「お兄ちゃ~ん!もうおやめくださーい!!」
「ほらほら、凛たん困ってるぞ~悪い兄貴だ~よしよし。」
「まったくだ。よしよしよし。」
「やめろぉー!!凛に触るなっ!!」
俺に胸倉掴まれた状態で、俺の背中にくっついてる凛に両手を回して撫でまわす烈司と、凛を背後から完全に抱きしめる形でその頭部を撫でまわす伊織。

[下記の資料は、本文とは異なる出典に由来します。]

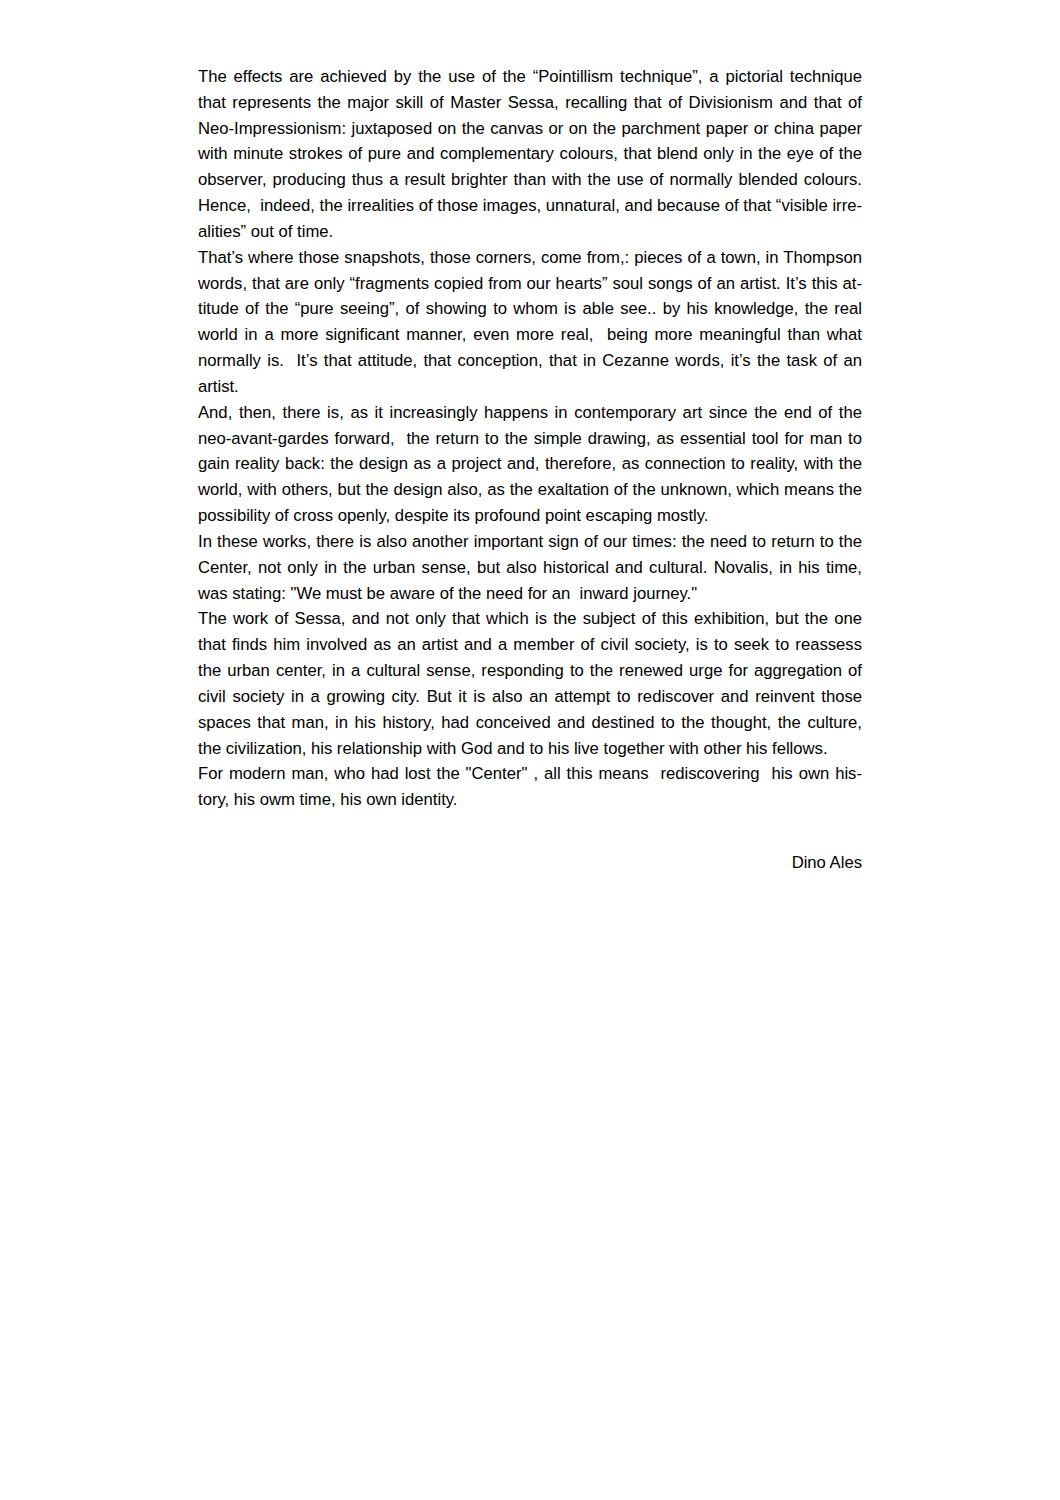The effects are achieved by the use of the “Pointillism technique”, a pictorial technique that represents the major skill of Master Sessa, recalling that of Divisionism and that of Neo-Impressionism: juxtaposed on the canvas or on the parchment paper or china paper with minute strokes of pure and complementary colours, that blend only in the eye of the observer, producing thus a result brighter than with the use of normally blended colours. Hence, indeed, the irrealities of those images, unnatural, and because of that “visible irrealities” out of time.
That’s where those snapshots, those corners, come from,: pieces of a town, in Thompson words, that are only “fragments copied from our hearts” soul songs of an artist. It’s this attitude of the “pure seeing”, of showing to whom is able see.. by his knowledge, the real world in a more significant manner, even more real, being more meaningful than what normally is. It’s that attitude, that conception, that in Cezanne words, it’s the task of an artist.
And, then, there is, as it increasingly happens in contemporary art since the end of the neo-avant-gardes forward, the return to the simple drawing, as essential tool for man to gain reality back: the design as a project and, therefore, as connection to reality, with the world, with others, but the design also, as the exaltation of the unknown, which means the possibility of cross openly, despite its profound point escaping mostly.
In these works, there is also another important sign of our times: the need to return to the Center, not only in the urban sense, but also historical and cultural. Novalis, in his time, was stating: "We must be aware of the need for an inward journey."
The work of Sessa, and not only that which is the subject of this exhibition, but the one that finds him involved as an artist and a member of civil society, is to seek to reassess the urban center, in a cultural sense, responding to the renewed urge for aggregation of civil society in a growing city. But it is also an attempt to rediscover and reinvent those spaces that man, in his history, had conceived and destined to the thought, the culture, the civilization, his relationship with God and to his live together with other his fellows.
For modern man, who had lost the "Center" , all this means rediscovering his own history, his owm time, his own identity.
Dino Ales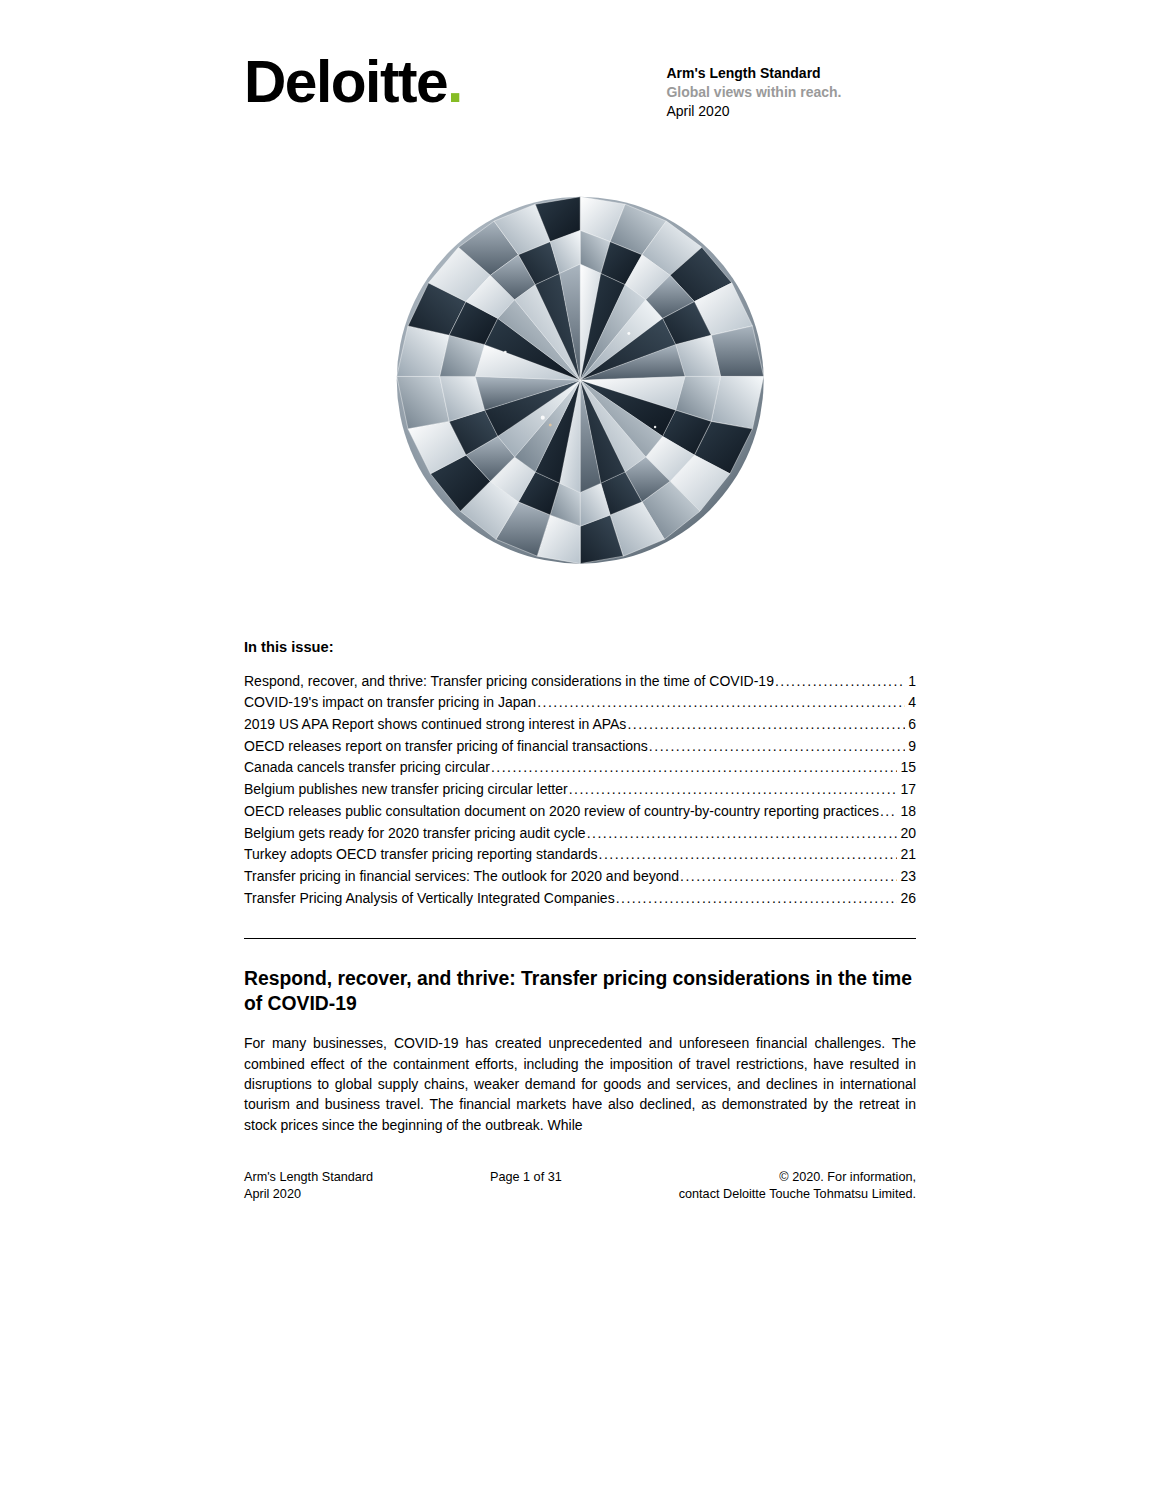Deloitte.
Arm's Length Standard
Global views within reach.
April 2020
In this issue:
Respond, recover, and thrive: Transfer pricing considerations in the time of COVID-19 .......................................................................................................................... 1
COVID-19's impact on transfer pricing in Japan .......................................................................................................................... 4
2019 US APA Report shows continued strong interest in APAs .......................................................................................................................... 6
OECD releases report on transfer pricing of financial transactions .......................................................................................................................... 9
Canada cancels transfer pricing circular .......................................................................................................................... 15
Belgium publishes new transfer pricing circular letter .......................................................................................................................... 17
OECD releases public consultation document on 2020 review of country-by-country reporting practices .......................................................................................................................... 18
Belgium gets ready for 2020 transfer pricing audit cycle .......................................................................................................................... 20
Turkey adopts OECD transfer pricing reporting standards .......................................................................................................................... 21
Transfer pricing in financial services: The outlook for 2020 and beyond .......................................................................................................................... 23
Transfer Pricing Analysis of Vertically Integrated Companies .......................................................................................................................... 26
Respond, recover, and thrive: Transfer pricing considerations in the time of COVID-19
For many businesses, COVID-19 has created unprecedented and unforeseen financial challenges. The combined effect of the containment efforts, including the imposition of travel restrictions, have resulted in disruptions to global supply chains, weaker demand for goods and services, and declines in international tourism and business travel. The financial markets have also declined, as demonstrated by the retreat in stock prices since the beginning of the outbreak. While
Arm's Length Standard
April 2020
Page 1 of 31
© 2020. For information,
contact Deloitte Touche Tohmatsu Limited.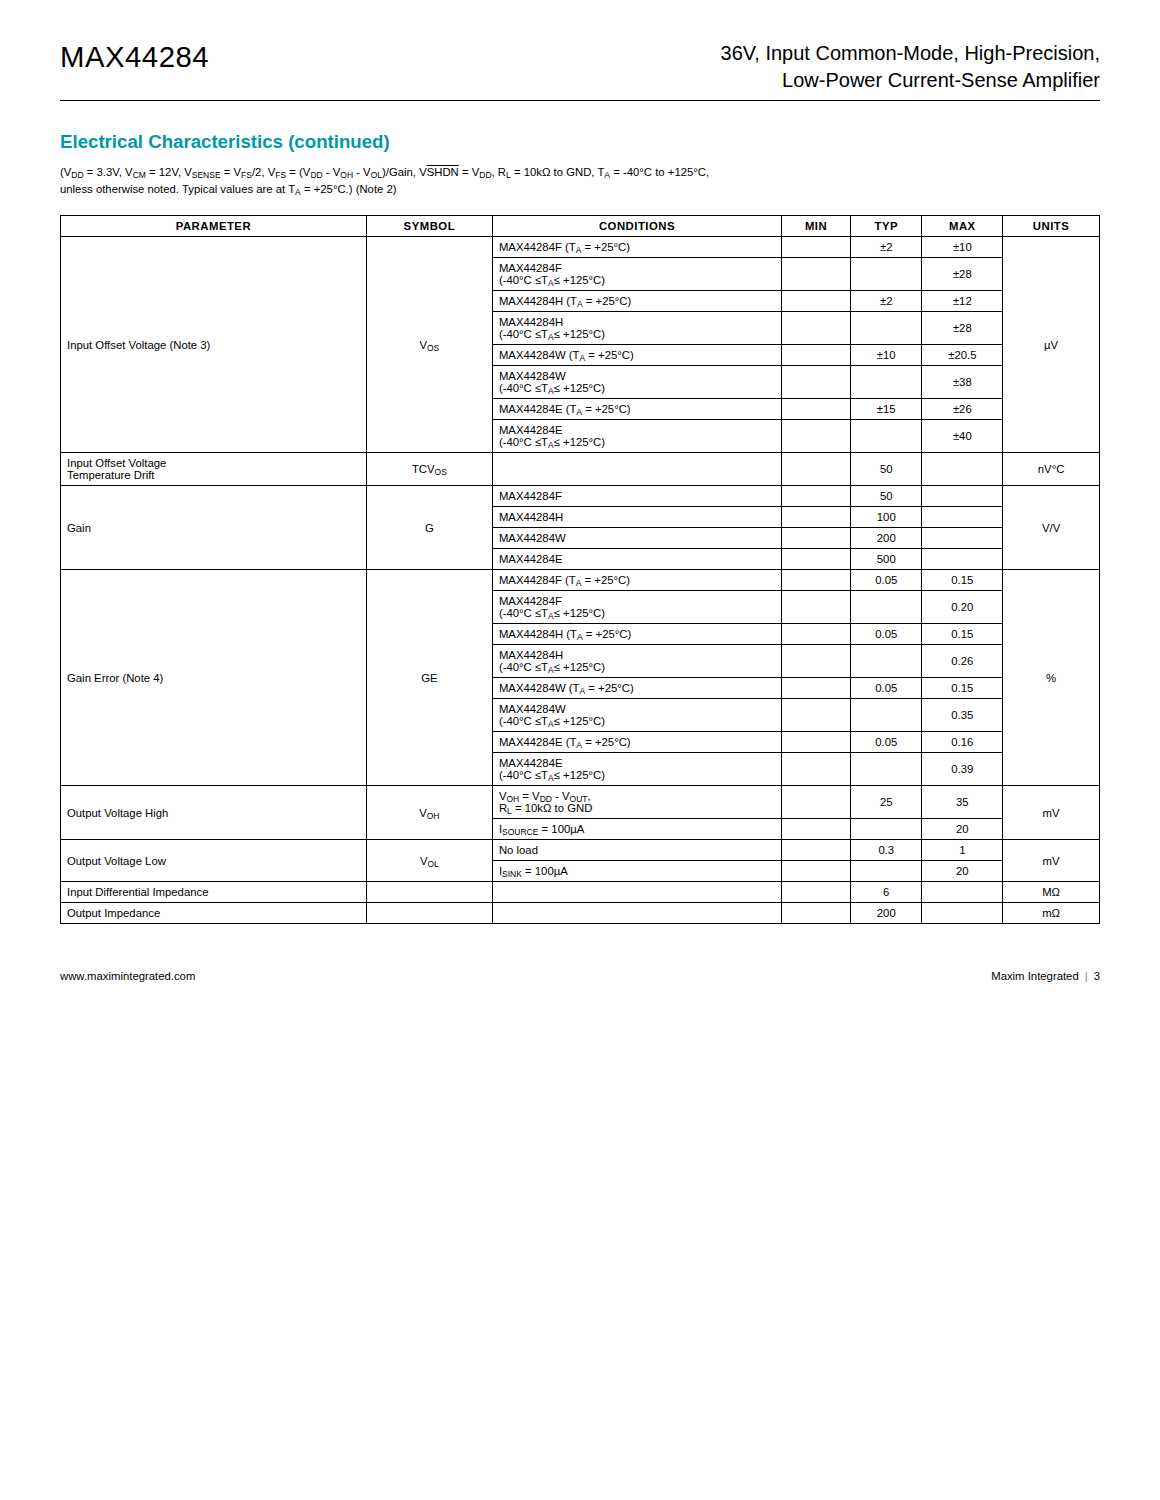MAX44284
36V, Input Common-Mode, High-Precision,
Low-Power Current-Sense Amplifier
Electrical Characteristics (continued)
(VDD = 3.3V, VCM = 12V, VSENSE = VFS/2, VFS = (VDD - VOH - VOL)/Gain, VSHDN = VDD, RL = 10kΩ to GND, TA = -40°C to +125°C,
unless otherwise noted. Typical values are at TA = +25°C.) (Note 2)
| PARAMETER | SYMBOL | CONDITIONS | MIN | TYP | MAX | UNITS |
| --- | --- | --- | --- | --- | --- | --- |
| Input Offset Voltage (Note 3) | V OS | MAX44284F (T A = +25°C) | | ±2 | ±10 | µV |
| MAX44284F (-40°C ≤T A ≤ +125°C) | | | ±28 |
| MAX44284H (T A = +25°C) | | ±2 | ±12 |
| MAX44284H (-40°C ≤T A ≤ +125°C) | | | ±28 |
| MAX44284W (T A = +25°C) | | ±10 | ±20.5 |
| MAX44284W (-40°C ≤T A ≤ +125°C) | | | ±38 |
| MAX44284E (T A = +25°C) | | ±15 | ±26 |
| MAX44284E (-40°C ≤T A ≤ +125°C) | | | ±40 |
| Input Offset Voltage Temperature Drift | TCV OS | | | 50 | | nV°C |
| Gain | G | MAX44284F | | 50 | | V/V |
| MAX44284H | | 100 | |
| MAX44284W | | 200 | |
| MAX44284E | | 500 | |
| Gain Error (Note 4) | GE | MAX44284F (T A = +25°C) | | 0.05 | 0.15 | % |
| MAX44284F (-40°C ≤T A ≤ +125°C) | | | 0.20 |
| MAX44284H (T A = +25°C) | | 0.05 | 0.15 |
| MAX44284H (-40°C ≤T A ≤ +125°C) | | | 0.26 |
| MAX44284W (T A = +25°C) | | 0.05 | 0.15 |
| MAX44284W (-40°C ≤T A ≤ +125°C) | | | 0.35 |
| MAX44284E (T A = +25°C) | | 0.05 | 0.16 |
| MAX44284E (-40°C ≤T A ≤ +125°C) | | | 0.39 |
| Output Voltage High | V OH | V OH = V DD - V OUT , R L = 10kΩ to GND | | 25 | 35 | mV |
| I SOURCE = 100µA | | | 20 |
| Output Voltage Low | V OL | No load | | 0.3 | 1 | mV |
| I SINK = 100µA | | | 20 |
| Input Differential Impedance | | | | 6 | | MΩ |
| Output Impedance | | | | 200 | | mΩ |
www.maximintegrated.com
Maxim Integrated|3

「とにかくっ!!!テメーらの凛へのお触りは終了だ!!!」
凛を触っている烈司と伊織を振り払い、俺にくっついている凛をつかんでその場を離れる。
「え!?あの、瑞希お兄ちゃん!?」
「おーい、独り占めかー?」
「やれやれ・・・巣に持ち帰りよって。」
「うるせぇー!!」
背後から聞こえた声に罵声で返す。
凛を抱え、ムカムカしながら階段を駆け上がる。
自分の部屋の戸を蹴り開けて、蹴り閉めて、鍵をかけた。
(通行止め完了!)
〔★正しくは、ろう城だ★〕
そのまま、抱えていた凛を、再度ベッドに投げ落とす。
「わぁ!?」
驚きの声を上げながらも、キレイな受け身を取ってバウンドする姿・・・俺が見込んだだけはあるな、凛?
「お、お兄ちゃん・・・・・・・」
恐々俺を見上げる凛に、腕組みしながら視線を落とす。
「いいか、凛!俺のことは俺が一番知ってる!」
「は、はい・・・」
「だったら―――――――!」
正座して縮こまり、俺を見ている弟分に言った。
「俺に言えっ!!」
「へ?」
「昔の俺が見たいなら、俺に言え!俺に聞け!俺に、たーのーめーっ!!」
「えっ!?」
「俺の記録は、俺が一番持ってるに決まってんだろうが!?・・・・・動画ぐれー、いくらでも見せてやる・・・凛になら・・・!」
「み、瑞希お兄ちゃん・・・・!!」
最後の方は恥ずかしくなり、声が小さくなっちまったが、凛にはしっかり伝わったと・・・思う。